Not sure how relevant my opinion is as the relationship is new but we are very compatible and very much on the same page with our opinions of our sex life. Both of us are out of LTR which had become sexless.

But to answer your question, to start with we always have sex in the air ie things like mild to extreme sexting. Sometimes it is just funny or cheeky comments during the day. Shows we are thinking of each other.

We are both "put your hands on me" sort of people. He can pinch my arse anytime and I know I can do the same to him. 

We have lots of funny in jokes. Not all of them are overtly sexual, some are about funny things that we have done in the bedroom. 

We talk about sex a fair bit.

As for the no turn down policy, he knows that I am up for it whenever he wants. It would have to be extreme for me to say no. Like if I had just had a shower, done my hair and we were going out soon, my hair takes a lot of doing to look this good 

As long as men understand that women take a bit more at times to get aroused then it is all good. 

It helps that we do have great sex, why would either of us turn that down?


----------



## ForBetter (Mar 6, 2012)

For many years we only had sex when we were both in the mood. It seemed like a good idea-- it was my husband's idea, actually-- but what resulted was that we had sex less and less frequently as time went on and family life became more complicated and demanding. 

A few years back we realized that something had to change-- we were only having once sex every few months, and neither of us was happy about that. So we began having sex when either one of us was in the mood, with the expectation that the other would soon become aroused. This turned our love life around dramatically. 

Of course we both try to be sensitive. If my husband is dead tired from raking the leaves, I am not going to ask for sex just then; if he knows I only got 3 hours of sleep last night, he won't ask.


----------



## TrustInUs (Sep 9, 2012)

This is something I did coming into my marriage, granted it was unspoken I just never rejected him. I admit it led to a little resentment on my end and became a chore. This was before my attitude changed about sex in general but I think it can work for some couples.

Some things that helped us is that my husband is aware and not offended that there are times that I may not start off in the mood but I'm always receptive to his advances. Also I realized that my husband is very observant and he doesn't come to me when I'm extremely tired because he knows without a doubt he'll get it soon after.

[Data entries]
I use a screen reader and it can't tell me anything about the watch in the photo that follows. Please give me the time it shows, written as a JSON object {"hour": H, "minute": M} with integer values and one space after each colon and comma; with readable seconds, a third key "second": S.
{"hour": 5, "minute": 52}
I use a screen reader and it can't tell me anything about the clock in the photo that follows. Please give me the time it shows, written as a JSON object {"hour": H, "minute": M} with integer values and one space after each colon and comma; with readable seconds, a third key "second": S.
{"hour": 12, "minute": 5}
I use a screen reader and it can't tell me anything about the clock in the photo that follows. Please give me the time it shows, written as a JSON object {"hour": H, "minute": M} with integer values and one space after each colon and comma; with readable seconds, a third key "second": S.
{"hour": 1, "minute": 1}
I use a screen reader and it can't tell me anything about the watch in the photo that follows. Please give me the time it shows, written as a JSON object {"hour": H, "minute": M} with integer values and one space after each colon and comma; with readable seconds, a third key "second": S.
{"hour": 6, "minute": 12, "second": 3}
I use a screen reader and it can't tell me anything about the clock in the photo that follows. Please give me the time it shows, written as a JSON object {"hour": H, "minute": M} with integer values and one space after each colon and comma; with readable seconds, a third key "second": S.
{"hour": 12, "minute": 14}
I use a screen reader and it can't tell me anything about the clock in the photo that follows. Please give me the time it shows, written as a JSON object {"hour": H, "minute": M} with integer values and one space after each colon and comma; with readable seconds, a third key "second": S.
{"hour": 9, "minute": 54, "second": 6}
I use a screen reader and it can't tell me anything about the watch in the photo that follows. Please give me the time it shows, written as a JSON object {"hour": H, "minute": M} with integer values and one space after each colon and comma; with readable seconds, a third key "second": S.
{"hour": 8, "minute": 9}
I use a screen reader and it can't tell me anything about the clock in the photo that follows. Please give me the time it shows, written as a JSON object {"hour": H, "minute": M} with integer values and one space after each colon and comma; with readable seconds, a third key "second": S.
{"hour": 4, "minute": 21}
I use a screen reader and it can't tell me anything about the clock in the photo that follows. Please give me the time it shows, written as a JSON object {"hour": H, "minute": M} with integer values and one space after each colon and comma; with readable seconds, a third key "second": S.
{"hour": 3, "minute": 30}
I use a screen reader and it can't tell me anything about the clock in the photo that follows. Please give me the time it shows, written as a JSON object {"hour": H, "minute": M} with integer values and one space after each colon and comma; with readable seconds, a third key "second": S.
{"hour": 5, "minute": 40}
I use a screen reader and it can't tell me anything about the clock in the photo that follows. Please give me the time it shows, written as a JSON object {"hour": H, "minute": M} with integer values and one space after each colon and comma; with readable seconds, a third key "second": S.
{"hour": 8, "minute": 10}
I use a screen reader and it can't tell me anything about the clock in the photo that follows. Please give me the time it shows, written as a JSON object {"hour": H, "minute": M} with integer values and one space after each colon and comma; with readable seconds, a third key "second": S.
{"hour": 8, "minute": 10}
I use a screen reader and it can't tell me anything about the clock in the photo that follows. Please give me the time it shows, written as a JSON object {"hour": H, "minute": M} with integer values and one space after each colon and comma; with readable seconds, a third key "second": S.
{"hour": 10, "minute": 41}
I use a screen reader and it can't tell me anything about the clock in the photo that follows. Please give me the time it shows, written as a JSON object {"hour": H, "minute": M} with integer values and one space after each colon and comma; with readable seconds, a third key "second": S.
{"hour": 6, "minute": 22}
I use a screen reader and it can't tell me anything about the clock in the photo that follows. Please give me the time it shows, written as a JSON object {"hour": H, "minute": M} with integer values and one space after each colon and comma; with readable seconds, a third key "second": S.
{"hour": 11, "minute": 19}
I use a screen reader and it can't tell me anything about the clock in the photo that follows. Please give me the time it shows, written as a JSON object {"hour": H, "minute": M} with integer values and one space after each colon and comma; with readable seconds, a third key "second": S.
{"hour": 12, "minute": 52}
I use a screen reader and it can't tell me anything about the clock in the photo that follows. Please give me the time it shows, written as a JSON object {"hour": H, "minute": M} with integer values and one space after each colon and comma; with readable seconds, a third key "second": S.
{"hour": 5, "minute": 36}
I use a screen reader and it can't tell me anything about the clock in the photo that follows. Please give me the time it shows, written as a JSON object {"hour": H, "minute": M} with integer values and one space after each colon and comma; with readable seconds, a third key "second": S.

#### [TASK LIST]
(1) In the forum thread, whose idea was it to have sex only when both partners were in the mood?
(2) Write out the passage of the forum thread starting at "As for the no" and ending at "turn that down?".

#### [SOLUTIONS TO THE TASKS]
(1) It was the husband's idea.

(2)
As for the no turn down policy, he knows that I am up for it whenever he wants. It would have to be extreme for me to say no. Like if I had just had a shower, done my hair and we were going out soon, my hair takes a lot of doing to look this good 

As long as men understand that women take a bit more at times to get aroused then it is all good. 

It helps that we do have great sex, why would either of us turn that down?